Bring water. Bring a sleeping bag if there’s any chance of getting stranded. And if you’re somewhere unfamiliar, get a map! I relied solely on Google maps and 3G. This, combined with my crappy phone battery, ensured I had plenty of stop-offs at roadside McDonald’s to charge my phone and eat shameful, shameful, delicious $2 cheeseburgers.
7: Craigslist: Bringing Hitchhiking into the Twisted 21st Century
Or: Desperate Times Call for Desperate Measures.
While it’s not technically hitch-hiking, I feel this modern iteration of the ancient art form deserves addressing. Although rideshares are organised in advance, and the driver typically asks to split petrol costs, you’re still essentially riding with a stranger.
Toward the end of my trip I’d wound up in Portland and had two days to get to L.A. to catch my flight home. I weighed up the variables and decided that hitch-hiking was just too risky. I couldn’t afford to get stuck in some desolate stretch of wilderness again. Greyhound buses were an option, but they’re surprisingly expensive not to mention slow. So a friend suggested the dark third option: the rideshares section of Craigslist.
Craigslist is 100% anonymous, meaning it’s 100% dodgy. If you were a maniac who wanted to murder someone, I guarantee that you wouldn’t bother roaming the roads looking for one these days. You’d just stick a rideshare ad on Craigslist.

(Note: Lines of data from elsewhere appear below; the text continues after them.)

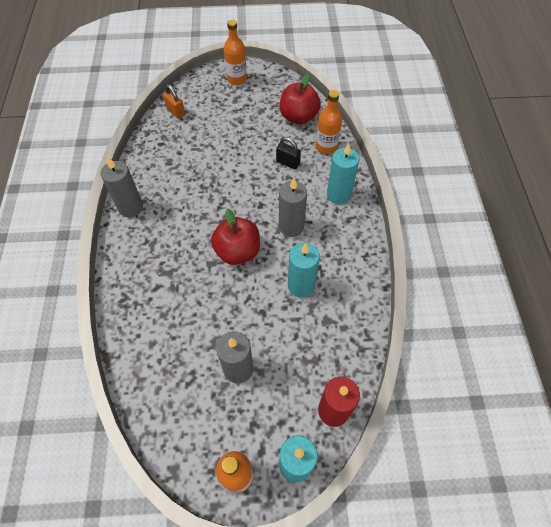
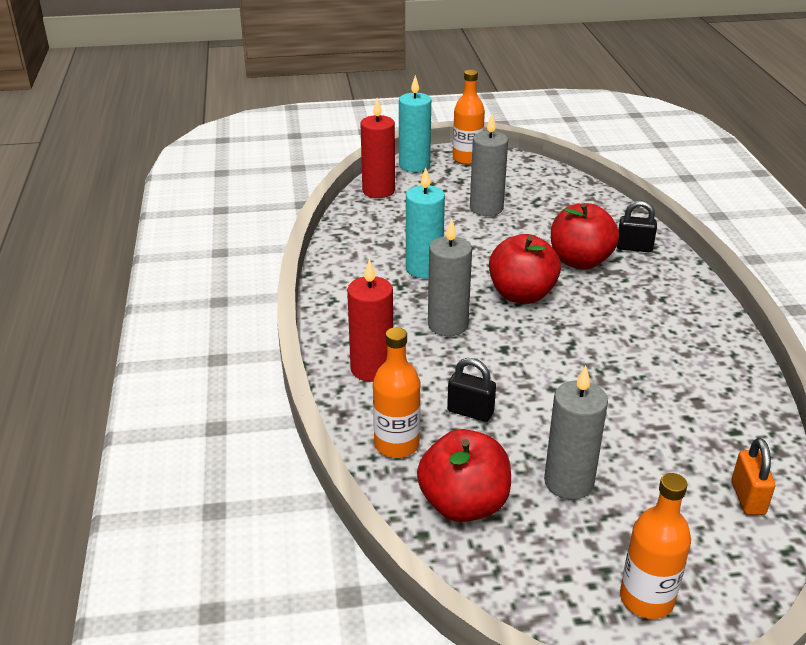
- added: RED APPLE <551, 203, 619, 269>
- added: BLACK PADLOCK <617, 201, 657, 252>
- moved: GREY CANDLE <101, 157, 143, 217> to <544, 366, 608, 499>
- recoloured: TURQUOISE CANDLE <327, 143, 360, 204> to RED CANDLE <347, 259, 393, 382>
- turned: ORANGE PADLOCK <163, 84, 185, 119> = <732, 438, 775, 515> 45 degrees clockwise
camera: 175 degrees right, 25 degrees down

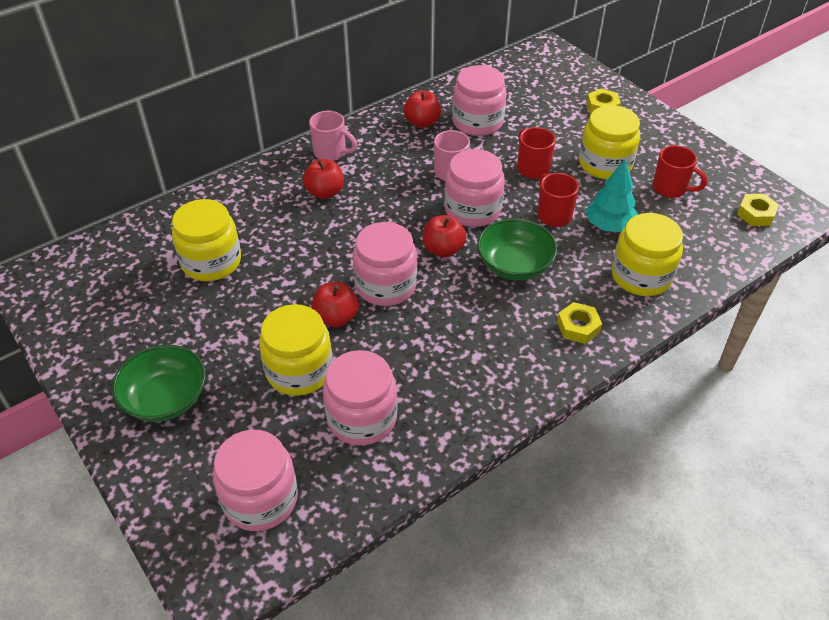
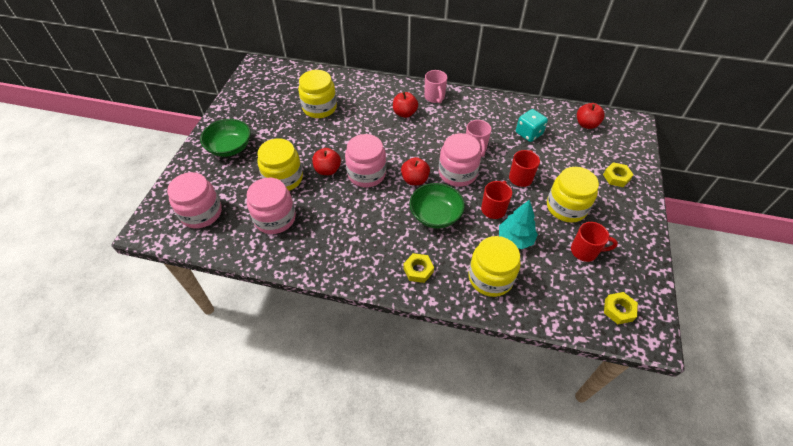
- moved: RED APPLE <404, 91, 441, 128> to <577, 103, 605, 129>
- replaced: PINK JAR <452, 65, 507, 136> to TURQUOISE DICE <516, 109, 548, 142>
- turned: RED MUG <653, 145, 707, 198> = <571, 222, 618, 262> 75 degrees counterclockwise
camera: 50 degrees right, 5 degrees up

I posted a friendly ride request, remembering to include a photo of my smiling self and plenty of details. The clientele soon revealed its reliability as offers rolled in for wrong days and even different destinations to what I’d specified. Eventually though some guy got in touch and he at least had the basics straight.
As the planning conversation unfolded, the anonymous messenger revealed an increasingly creepy side. Things culminated in him suggesting we get a motel room together. Ahh, petrol money AND free gay sex. Ambitious, sir.
I abandoned that option and instead agreed to a ride with a girl about my age who said she was a friendly and seasoned hitch-hiker herself.
Seasoned she was. She had spent the last eight years of her life with no fixed address, endlessly criss-crossing the country with friends and strangers, going wherever life and the road took her. She had recently gotten out of jail in West Virginia for possession of weed. With her newfound freedom she had immediately driven to Oregon to get work at the weed harvest, then had headed up to Portland to break into the stripping scene (with great success).
I recognised the valuable life sample size that she represented. I asked, in all her time hitch-hiking, had she had any scary or bad experiences? Steering down the freeway with one hand, taking a puff of her joint, she considered for a moment. “There was this one truckie guy who made an inappropriate suggestion. I just said I wasn’t interested though, and he let it go.” So there you have it from the horse’s mouth. Hitch-hiking could even be nicer than public transport.
I ended up becoming Facebook friends and penpals with several of the colourful and crazy people whom I hitched lifts from. Honestly, it was one of the best parts of the entire trip. So I say to you, as long as you come prepared, and make sure you always know where your towel is, hitch-hiking could just be the highlight of your next unexpected journey.